La faune s’est adaptée de manière inattendue :

  • Grenouilles avec une pigmentation jusqu’à 40 % plus foncée pour se protéger des radiations.
  • Oiseaux avec une incidence accrue de cataractes dans les zones de forte exposition.
  • Champignons capables de croître sur les restes de la centrale nucléaire, absorbant les radiations.

Malgré la contamination persistante, aucune mortalité massive n’a été enregistrée. La résilience de la faune sauvage démontre que l’absence humaine peut en partie surmonter les effets nocifs des radiations.

Végétation et écosystème

La nature a repris le contrôle de l’environnement :

  • Forêts denses couvrent une grande partie du terrain.
  • Plantes poussent dans les bâtiments abandonnés de Pripiat.
  • La Forêt Rouge, dévastée en 1986, montre des signes de récupération.

Les routes disparaissent sous le feuillage et les arbres traversent les structures soviétiques abandonnées, créant un paysage d’une beauté sombre.

Tchernobyl
La faune, y compris le cheval de Przewalski, prospère à Tchernobyl, une zone contaminée et fascinante.

Impact de la guerre

L’invasion russe de 2022 a amené les combats jusqu’à la zone d’exclusion. Les troupes ont creusé des défenses dans le sol contaminé et les incendies de forêt, provoqués par des drones abattus et des machines militaires, ont libéré des particules radioactives dans l’air.

Les hivers rigoureux et les dommages au réseau électrique ont aggravé la situation, laissant les scientifiques sans ressources pour surveiller adéquatement. La zone est devenue un corridor militaire surveillé, marqué par des barrières de béton, des fils barbelés et des champs de mines.

Faune en plein essor

Le manque d’activité humaine a permis aux populations d’animaux sauvages de croître de manière spectaculaire :

  • La population de loups est jusqu’à sept fois plus élevée que dans d’autres réserves non radioactives.
  • On rapporte des bisons, orignaux, castors et plus de 200 espèces d’oiseaux.

Un laboratoire naturel

Pour les scientifiques, Tchernobyl fonctionne comme une expérience écologique à grande échelle. La zone démontre comment la nature peut recoloniser une zone endommagée lorsque la pression humaine disparaît. Bien que la radiation reste dangereuse, la biodiversité fleurit dans un environnement qui est devenu une réserve naturelle accidentelle.

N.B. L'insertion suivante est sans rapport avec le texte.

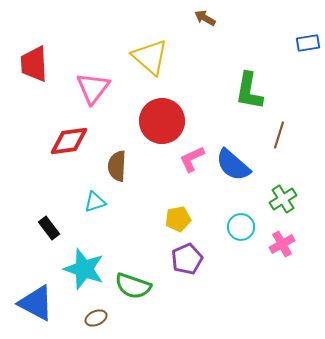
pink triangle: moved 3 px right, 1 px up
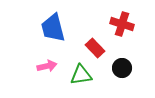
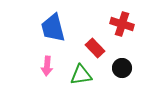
pink arrow: rotated 108 degrees clockwise
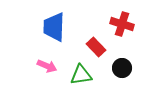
blue trapezoid: moved 1 px right, 1 px up; rotated 16 degrees clockwise
red rectangle: moved 1 px right, 1 px up
pink arrow: rotated 72 degrees counterclockwise
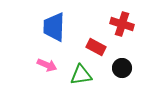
red rectangle: rotated 18 degrees counterclockwise
pink arrow: moved 1 px up
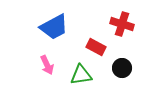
blue trapezoid: rotated 120 degrees counterclockwise
pink arrow: rotated 42 degrees clockwise
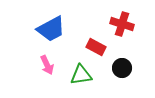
blue trapezoid: moved 3 px left, 2 px down
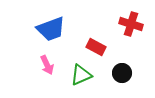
red cross: moved 9 px right
blue trapezoid: rotated 8 degrees clockwise
black circle: moved 5 px down
green triangle: rotated 15 degrees counterclockwise
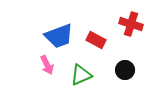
blue trapezoid: moved 8 px right, 7 px down
red rectangle: moved 7 px up
black circle: moved 3 px right, 3 px up
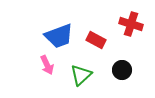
black circle: moved 3 px left
green triangle: rotated 20 degrees counterclockwise
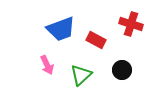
blue trapezoid: moved 2 px right, 7 px up
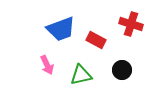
green triangle: rotated 30 degrees clockwise
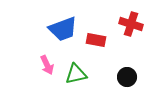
blue trapezoid: moved 2 px right
red rectangle: rotated 18 degrees counterclockwise
black circle: moved 5 px right, 7 px down
green triangle: moved 5 px left, 1 px up
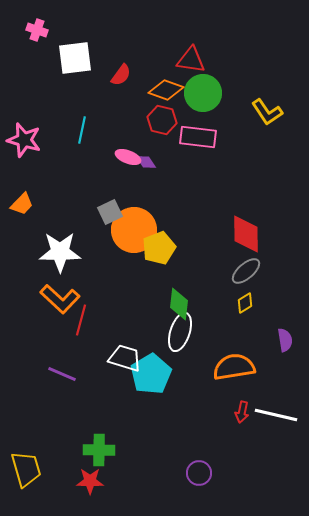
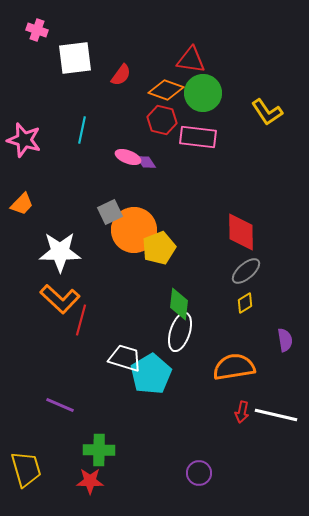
red diamond: moved 5 px left, 2 px up
purple line: moved 2 px left, 31 px down
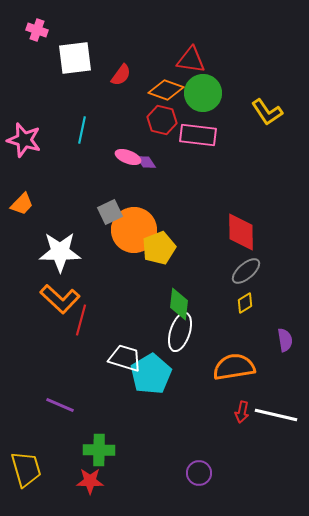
pink rectangle: moved 2 px up
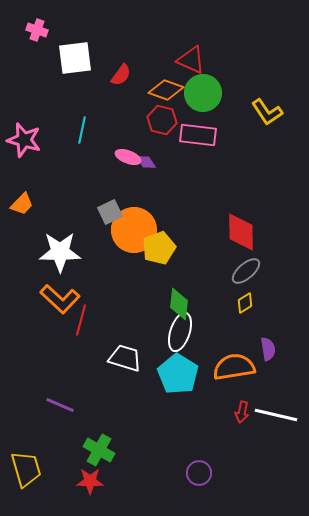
red triangle: rotated 16 degrees clockwise
purple semicircle: moved 17 px left, 9 px down
cyan pentagon: moved 27 px right; rotated 9 degrees counterclockwise
green cross: rotated 28 degrees clockwise
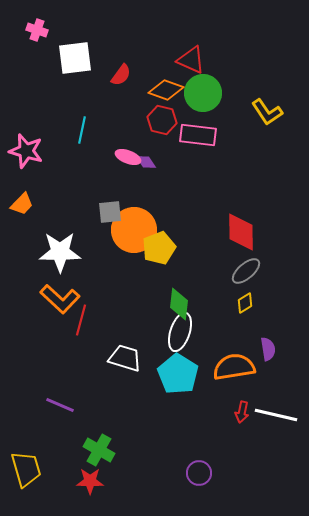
pink star: moved 2 px right, 11 px down
gray square: rotated 20 degrees clockwise
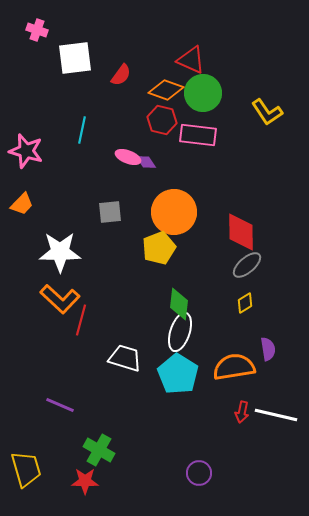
orange circle: moved 40 px right, 18 px up
gray ellipse: moved 1 px right, 6 px up
red star: moved 5 px left
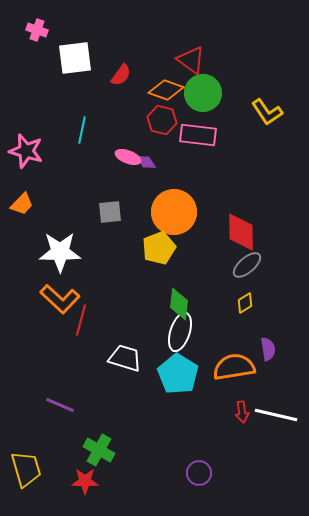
red triangle: rotated 12 degrees clockwise
red arrow: rotated 20 degrees counterclockwise
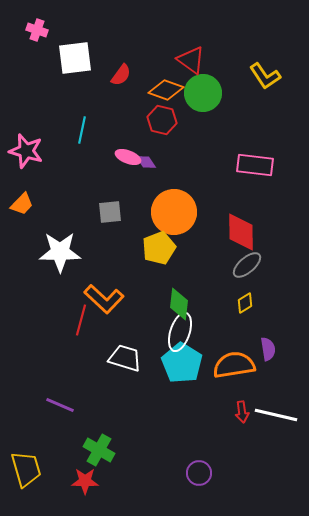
yellow L-shape: moved 2 px left, 36 px up
pink rectangle: moved 57 px right, 30 px down
orange L-shape: moved 44 px right
orange semicircle: moved 2 px up
cyan pentagon: moved 4 px right, 11 px up
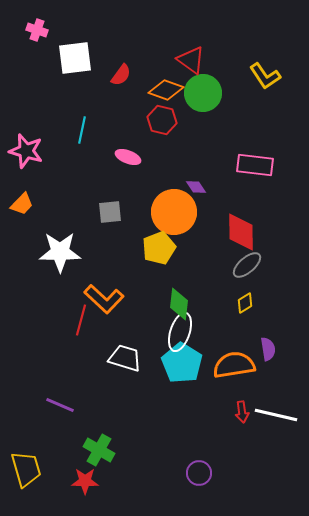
purple diamond: moved 50 px right, 25 px down
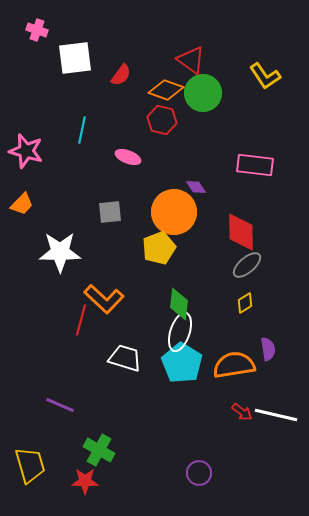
red arrow: rotated 45 degrees counterclockwise
yellow trapezoid: moved 4 px right, 4 px up
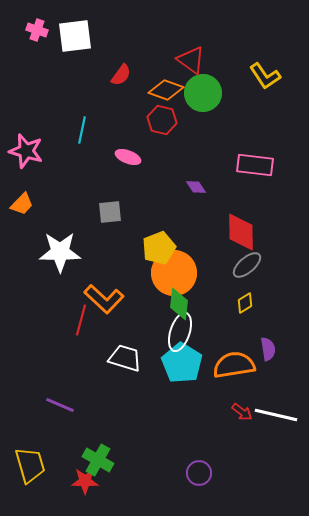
white square: moved 22 px up
orange circle: moved 61 px down
green cross: moved 1 px left, 10 px down
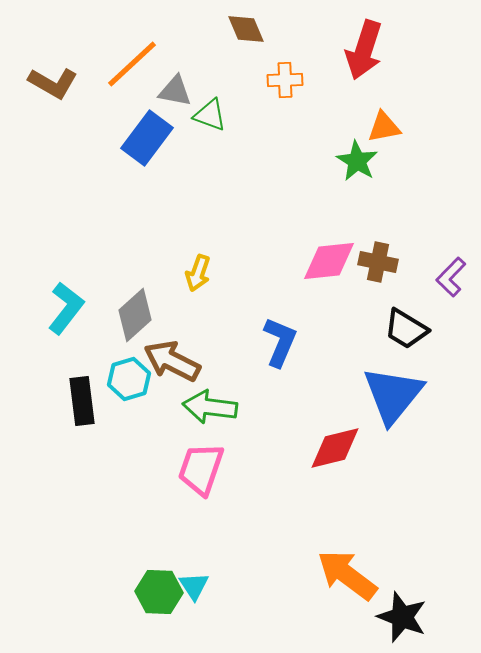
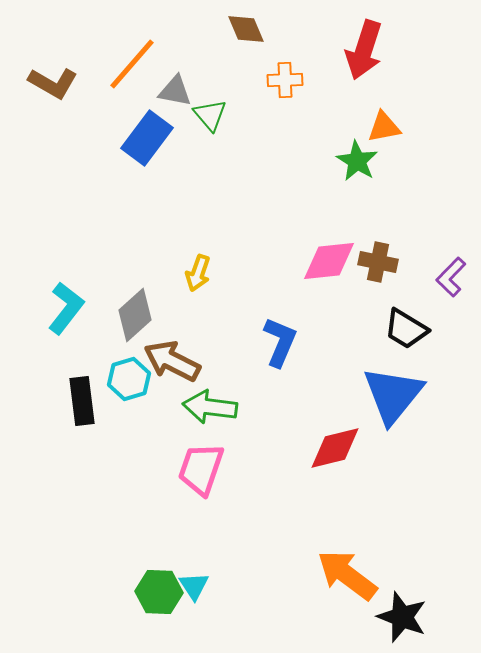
orange line: rotated 6 degrees counterclockwise
green triangle: rotated 30 degrees clockwise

La zone d’exclusion de Tchernobyl est aujourd’hui un exemple de résilience écologique. La faune et la végétation prospèrent dans un paysage marqué par la radiation et la guerre, montrant que la nature peut se réinventer même dans les scénarios les plus hostiles. Cependant, la zone reste un laboratoire vivant, où les bénéfices de l’absence humaine coexistent avec les risques de la contamination et des conflits armés.